Copy out the records word for word, everything from the very first line down through the line containing "Артикул: 235671", with both ends included.

Dataset entries:
###

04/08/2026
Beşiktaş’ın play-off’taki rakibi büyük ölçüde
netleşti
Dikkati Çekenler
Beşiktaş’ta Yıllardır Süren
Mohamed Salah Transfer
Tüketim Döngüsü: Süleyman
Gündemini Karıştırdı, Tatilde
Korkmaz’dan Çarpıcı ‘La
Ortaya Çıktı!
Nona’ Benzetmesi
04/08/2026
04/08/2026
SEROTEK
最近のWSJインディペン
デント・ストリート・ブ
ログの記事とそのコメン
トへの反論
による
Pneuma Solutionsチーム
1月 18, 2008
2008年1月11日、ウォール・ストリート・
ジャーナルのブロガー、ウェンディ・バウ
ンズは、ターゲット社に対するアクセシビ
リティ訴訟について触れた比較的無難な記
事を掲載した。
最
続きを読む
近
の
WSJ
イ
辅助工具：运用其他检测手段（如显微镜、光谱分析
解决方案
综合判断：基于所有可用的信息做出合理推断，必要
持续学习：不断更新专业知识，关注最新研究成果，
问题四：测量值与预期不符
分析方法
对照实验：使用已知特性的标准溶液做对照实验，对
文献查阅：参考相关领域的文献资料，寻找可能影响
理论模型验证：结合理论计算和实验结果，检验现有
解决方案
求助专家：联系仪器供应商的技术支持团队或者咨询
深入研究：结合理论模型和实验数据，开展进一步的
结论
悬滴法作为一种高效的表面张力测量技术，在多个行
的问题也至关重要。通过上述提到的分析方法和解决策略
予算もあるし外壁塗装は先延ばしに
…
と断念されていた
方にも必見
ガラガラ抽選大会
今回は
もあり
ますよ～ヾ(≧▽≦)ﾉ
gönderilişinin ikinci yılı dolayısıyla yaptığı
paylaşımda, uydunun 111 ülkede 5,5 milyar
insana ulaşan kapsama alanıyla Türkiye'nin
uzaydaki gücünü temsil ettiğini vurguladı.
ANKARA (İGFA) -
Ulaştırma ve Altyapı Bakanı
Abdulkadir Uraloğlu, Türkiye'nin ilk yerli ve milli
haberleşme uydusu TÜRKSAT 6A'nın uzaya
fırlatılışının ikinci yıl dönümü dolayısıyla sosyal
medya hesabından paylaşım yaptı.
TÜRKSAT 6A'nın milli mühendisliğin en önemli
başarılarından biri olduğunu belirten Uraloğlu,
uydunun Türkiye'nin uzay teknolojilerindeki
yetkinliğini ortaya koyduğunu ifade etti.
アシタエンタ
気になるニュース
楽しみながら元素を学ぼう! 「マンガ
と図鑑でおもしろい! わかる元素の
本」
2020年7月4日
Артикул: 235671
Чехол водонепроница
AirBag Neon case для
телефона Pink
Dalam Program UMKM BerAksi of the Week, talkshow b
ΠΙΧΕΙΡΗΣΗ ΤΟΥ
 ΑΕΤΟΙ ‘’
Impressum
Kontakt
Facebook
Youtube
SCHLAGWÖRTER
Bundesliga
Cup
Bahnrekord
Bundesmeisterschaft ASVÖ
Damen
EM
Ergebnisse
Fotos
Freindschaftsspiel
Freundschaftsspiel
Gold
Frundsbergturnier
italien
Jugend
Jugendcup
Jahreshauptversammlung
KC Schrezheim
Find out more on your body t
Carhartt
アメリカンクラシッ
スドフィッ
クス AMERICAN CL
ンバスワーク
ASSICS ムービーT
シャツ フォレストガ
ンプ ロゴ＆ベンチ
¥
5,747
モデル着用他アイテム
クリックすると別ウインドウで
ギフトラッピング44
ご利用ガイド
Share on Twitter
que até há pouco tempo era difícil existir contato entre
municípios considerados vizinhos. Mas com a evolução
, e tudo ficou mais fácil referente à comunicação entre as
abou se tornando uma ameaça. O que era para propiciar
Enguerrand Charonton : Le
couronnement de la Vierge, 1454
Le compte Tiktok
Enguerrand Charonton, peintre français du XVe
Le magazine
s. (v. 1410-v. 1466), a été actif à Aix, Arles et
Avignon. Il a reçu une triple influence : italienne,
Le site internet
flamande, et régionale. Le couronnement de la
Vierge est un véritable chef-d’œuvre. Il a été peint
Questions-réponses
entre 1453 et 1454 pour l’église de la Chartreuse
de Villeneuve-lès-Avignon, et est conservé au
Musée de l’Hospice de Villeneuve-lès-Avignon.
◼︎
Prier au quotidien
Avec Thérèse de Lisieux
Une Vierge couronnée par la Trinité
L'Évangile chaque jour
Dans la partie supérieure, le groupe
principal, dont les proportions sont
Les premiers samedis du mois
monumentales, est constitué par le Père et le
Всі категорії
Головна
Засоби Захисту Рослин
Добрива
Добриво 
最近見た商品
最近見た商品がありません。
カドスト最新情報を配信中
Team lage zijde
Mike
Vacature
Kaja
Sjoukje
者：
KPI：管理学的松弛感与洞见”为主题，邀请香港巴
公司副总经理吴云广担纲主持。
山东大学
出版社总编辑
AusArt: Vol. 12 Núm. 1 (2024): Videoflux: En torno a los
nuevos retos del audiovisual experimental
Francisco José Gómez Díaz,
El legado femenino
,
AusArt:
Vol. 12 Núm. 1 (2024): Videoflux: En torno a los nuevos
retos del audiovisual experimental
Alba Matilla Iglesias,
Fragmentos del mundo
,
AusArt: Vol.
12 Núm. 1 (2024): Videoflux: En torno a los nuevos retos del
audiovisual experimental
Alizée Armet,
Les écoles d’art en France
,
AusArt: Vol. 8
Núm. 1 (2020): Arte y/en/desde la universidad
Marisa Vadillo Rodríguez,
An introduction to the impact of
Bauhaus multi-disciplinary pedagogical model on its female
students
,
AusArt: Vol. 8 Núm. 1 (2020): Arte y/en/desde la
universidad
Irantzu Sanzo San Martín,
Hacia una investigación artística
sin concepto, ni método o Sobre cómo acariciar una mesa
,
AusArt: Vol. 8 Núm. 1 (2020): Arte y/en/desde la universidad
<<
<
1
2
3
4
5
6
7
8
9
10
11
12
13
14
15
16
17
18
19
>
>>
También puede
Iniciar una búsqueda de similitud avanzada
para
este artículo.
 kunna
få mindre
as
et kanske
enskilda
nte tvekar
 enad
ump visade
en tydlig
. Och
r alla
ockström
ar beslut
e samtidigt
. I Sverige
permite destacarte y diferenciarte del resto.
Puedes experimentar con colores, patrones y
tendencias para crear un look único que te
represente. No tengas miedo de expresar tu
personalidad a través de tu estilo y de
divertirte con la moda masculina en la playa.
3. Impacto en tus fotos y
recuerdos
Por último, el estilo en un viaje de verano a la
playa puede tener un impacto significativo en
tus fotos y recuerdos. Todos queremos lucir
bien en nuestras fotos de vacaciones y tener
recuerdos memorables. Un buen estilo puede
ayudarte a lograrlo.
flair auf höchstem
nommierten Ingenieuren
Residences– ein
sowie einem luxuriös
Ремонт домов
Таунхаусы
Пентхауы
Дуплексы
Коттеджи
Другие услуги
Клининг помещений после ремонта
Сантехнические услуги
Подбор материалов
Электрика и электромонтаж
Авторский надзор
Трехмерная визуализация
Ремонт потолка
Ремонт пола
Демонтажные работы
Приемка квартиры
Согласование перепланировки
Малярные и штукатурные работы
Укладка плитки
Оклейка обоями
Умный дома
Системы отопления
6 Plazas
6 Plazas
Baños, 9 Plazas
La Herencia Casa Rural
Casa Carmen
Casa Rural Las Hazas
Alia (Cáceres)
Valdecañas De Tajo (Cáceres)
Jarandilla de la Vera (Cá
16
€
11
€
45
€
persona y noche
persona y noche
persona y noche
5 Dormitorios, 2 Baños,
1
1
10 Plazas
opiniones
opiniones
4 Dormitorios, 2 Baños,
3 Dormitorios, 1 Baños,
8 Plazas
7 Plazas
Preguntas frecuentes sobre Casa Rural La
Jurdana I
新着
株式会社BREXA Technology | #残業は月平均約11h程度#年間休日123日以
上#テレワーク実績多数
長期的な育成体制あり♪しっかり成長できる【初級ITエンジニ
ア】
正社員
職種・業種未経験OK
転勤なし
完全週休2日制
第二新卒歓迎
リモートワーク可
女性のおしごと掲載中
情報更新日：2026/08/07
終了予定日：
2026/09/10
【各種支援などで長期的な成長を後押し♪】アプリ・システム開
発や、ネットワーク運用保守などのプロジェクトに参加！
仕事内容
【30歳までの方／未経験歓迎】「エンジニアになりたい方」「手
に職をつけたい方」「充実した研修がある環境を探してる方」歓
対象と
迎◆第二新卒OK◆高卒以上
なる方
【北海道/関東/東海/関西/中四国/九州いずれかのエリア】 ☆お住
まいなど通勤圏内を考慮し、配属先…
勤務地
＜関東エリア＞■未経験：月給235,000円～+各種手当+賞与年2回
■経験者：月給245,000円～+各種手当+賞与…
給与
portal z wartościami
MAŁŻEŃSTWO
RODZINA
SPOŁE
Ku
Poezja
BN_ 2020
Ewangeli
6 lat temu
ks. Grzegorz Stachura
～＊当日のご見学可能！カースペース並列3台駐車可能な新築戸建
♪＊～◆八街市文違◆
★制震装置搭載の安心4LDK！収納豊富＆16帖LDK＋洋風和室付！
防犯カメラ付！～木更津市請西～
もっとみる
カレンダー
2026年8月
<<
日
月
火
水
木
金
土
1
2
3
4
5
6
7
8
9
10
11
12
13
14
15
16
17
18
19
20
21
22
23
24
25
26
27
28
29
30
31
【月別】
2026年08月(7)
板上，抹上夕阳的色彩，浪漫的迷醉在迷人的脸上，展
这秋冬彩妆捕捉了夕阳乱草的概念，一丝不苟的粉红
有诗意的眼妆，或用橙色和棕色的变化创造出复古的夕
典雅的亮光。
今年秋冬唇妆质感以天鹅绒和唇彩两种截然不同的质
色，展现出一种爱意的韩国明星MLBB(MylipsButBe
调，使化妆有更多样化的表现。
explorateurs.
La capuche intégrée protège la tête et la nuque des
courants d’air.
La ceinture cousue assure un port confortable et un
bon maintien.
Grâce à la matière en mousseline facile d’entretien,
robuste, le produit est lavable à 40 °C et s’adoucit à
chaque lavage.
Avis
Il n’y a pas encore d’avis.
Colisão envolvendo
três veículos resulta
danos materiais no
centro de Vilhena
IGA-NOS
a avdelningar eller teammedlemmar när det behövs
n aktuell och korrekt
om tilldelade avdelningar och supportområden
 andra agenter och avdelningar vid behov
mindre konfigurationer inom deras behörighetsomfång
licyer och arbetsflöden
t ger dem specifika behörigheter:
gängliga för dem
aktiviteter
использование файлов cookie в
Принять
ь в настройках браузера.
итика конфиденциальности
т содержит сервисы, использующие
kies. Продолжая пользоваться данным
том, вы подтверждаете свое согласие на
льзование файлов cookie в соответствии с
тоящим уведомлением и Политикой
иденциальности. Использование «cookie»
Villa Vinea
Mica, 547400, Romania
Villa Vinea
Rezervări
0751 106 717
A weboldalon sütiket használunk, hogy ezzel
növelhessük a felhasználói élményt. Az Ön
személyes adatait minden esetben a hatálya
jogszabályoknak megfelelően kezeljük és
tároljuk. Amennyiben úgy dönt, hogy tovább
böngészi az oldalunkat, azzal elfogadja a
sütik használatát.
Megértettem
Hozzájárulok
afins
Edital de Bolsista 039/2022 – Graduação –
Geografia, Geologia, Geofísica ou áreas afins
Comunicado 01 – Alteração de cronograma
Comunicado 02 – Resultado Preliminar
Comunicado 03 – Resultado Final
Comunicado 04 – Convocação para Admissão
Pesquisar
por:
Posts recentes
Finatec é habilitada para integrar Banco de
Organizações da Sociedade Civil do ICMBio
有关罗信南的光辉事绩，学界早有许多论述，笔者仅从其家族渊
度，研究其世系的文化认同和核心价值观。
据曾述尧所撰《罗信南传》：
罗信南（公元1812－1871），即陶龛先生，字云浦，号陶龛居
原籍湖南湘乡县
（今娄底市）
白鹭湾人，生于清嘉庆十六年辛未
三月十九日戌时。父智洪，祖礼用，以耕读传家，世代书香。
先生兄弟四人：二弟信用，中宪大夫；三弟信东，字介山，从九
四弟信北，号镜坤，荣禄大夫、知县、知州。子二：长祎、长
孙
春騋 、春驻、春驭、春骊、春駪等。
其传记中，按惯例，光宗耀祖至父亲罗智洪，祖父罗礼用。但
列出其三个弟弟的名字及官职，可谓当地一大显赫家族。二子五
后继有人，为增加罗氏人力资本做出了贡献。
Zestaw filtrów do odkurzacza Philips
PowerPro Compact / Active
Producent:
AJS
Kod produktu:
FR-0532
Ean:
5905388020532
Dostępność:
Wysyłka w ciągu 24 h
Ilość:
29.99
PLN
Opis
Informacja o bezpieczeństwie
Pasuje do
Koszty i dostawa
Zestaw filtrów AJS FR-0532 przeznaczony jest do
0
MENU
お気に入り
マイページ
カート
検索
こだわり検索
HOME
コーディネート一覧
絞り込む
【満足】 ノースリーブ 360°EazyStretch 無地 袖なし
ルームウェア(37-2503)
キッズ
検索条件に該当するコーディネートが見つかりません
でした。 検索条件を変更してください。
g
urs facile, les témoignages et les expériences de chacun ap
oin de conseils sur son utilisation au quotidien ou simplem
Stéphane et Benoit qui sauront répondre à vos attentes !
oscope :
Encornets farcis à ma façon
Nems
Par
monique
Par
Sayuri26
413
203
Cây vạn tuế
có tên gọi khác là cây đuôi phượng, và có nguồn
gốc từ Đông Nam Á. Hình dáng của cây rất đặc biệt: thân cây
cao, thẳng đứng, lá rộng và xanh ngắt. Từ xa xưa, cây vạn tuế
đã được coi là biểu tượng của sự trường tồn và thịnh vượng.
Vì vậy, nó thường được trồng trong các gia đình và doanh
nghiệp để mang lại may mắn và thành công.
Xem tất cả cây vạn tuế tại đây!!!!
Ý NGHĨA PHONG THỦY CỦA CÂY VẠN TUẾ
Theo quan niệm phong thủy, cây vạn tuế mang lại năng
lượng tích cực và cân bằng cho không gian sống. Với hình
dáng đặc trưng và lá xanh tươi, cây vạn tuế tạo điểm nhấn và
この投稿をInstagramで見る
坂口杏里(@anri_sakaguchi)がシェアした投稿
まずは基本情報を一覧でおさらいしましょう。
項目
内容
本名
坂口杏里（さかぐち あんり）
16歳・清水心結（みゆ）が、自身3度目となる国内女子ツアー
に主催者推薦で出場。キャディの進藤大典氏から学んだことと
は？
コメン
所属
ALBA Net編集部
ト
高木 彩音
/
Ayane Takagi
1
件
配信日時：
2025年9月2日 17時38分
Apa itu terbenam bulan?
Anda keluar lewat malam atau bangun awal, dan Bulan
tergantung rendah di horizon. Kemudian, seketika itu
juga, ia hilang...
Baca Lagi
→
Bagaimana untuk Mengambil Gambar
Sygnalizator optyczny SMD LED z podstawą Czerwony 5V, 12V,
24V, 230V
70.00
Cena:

###

ANSWER SECTION:
04/08/2026
Beşiktaş’ın play-off’taki rakibi büyük ölçüde
netleşti
Dikkati Çekenler
Beşiktaş’ta Yıllardır Süren
Mohamed Salah Transfer
Tüketim Döngüsü: Süleyman
Gündemini Karıştırdı, Tatilde
Korkmaz’dan Çarpıcı ‘La
Ortaya Çıktı!
Nona’ Benzetmesi
04/08/2026
04/08/2026
SEROTEK
最近のWSJインディペン
デント・ストリート・ブ
ログの記事とそのコメン
トへの反論
による
Pneuma Solutionsチーム
1月 18, 2008
2008年1月11日、ウォール・ストリート・
ジャーナルのブロガー、ウェンディ・バウ
ンズは、ターゲット社に対するアクセシビ
リティ訴訟について触れた比較的無難な記
事を掲載した。
最
続きを読む
近
の
WSJ
イ
辅助工具：运用其他检测手段（如显微镜、光谱分析
解决方案
综合判断：基于所有可用的信息做出合理推断，必要
持续学习：不断更新专业知识，关注最新研究成果，
问题四：测量值与预期不符
分析方法
对照实验：使用已知特性的标准溶液做对照实验，对
文献查阅：参考相关领域的文献资料，寻找可能影响
理论模型验证：结合理论计算和实验结果，检验现有
解决方案
求助专家：联系仪器供应商的技术支持团队或者咨询
深入研究：结合理论模型和实验数据，开展进一步的
结论
悬滴法作为一种高效的表面张力测量技术，在多个行
的问题也至关重要。通过上述提到的分析方法和解决策略
予算もあるし外壁塗装は先延ばしに
…
と断念されていた
方にも必見
ガラガラ抽選大会
今回は
もあり
ますよ～ヾ(≧▽≦)ﾉ
gönderilişinin ikinci yılı dolayısıyla yaptığı
paylaşımda, uydunun 111 ülkede 5,5 milyar
insana ulaşan kapsama alanıyla Türkiye'nin
uzaydaki gücünü temsil ettiğini vurguladı.
ANKARA (İGFA) -
Ulaştırma ve Altyapı Bakanı
Abdulkadir Uraloğlu, Türkiye'nin ilk yerli ve milli
haberleşme uydusu TÜRKSAT 6A'nın uzaya
fırlatılışının ikinci yıl dönümü dolayısıyla sosyal
medya hesabından paylaşım yaptı.
TÜRKSAT 6A'nın milli mühendisliğin en önemli
başarılarından biri olduğunu belirten Uraloğlu,
uydunun Türkiye'nin uzay teknolojilerindeki
yetkinliğini ortaya koyduğunu ifade etti.
アシタエンタ
気になるニュース
楽しみながら元素を学ぼう! 「マンガ
と図鑑でおもしろい! わかる元素の
本」
2020年7月4日
Артикул: 235671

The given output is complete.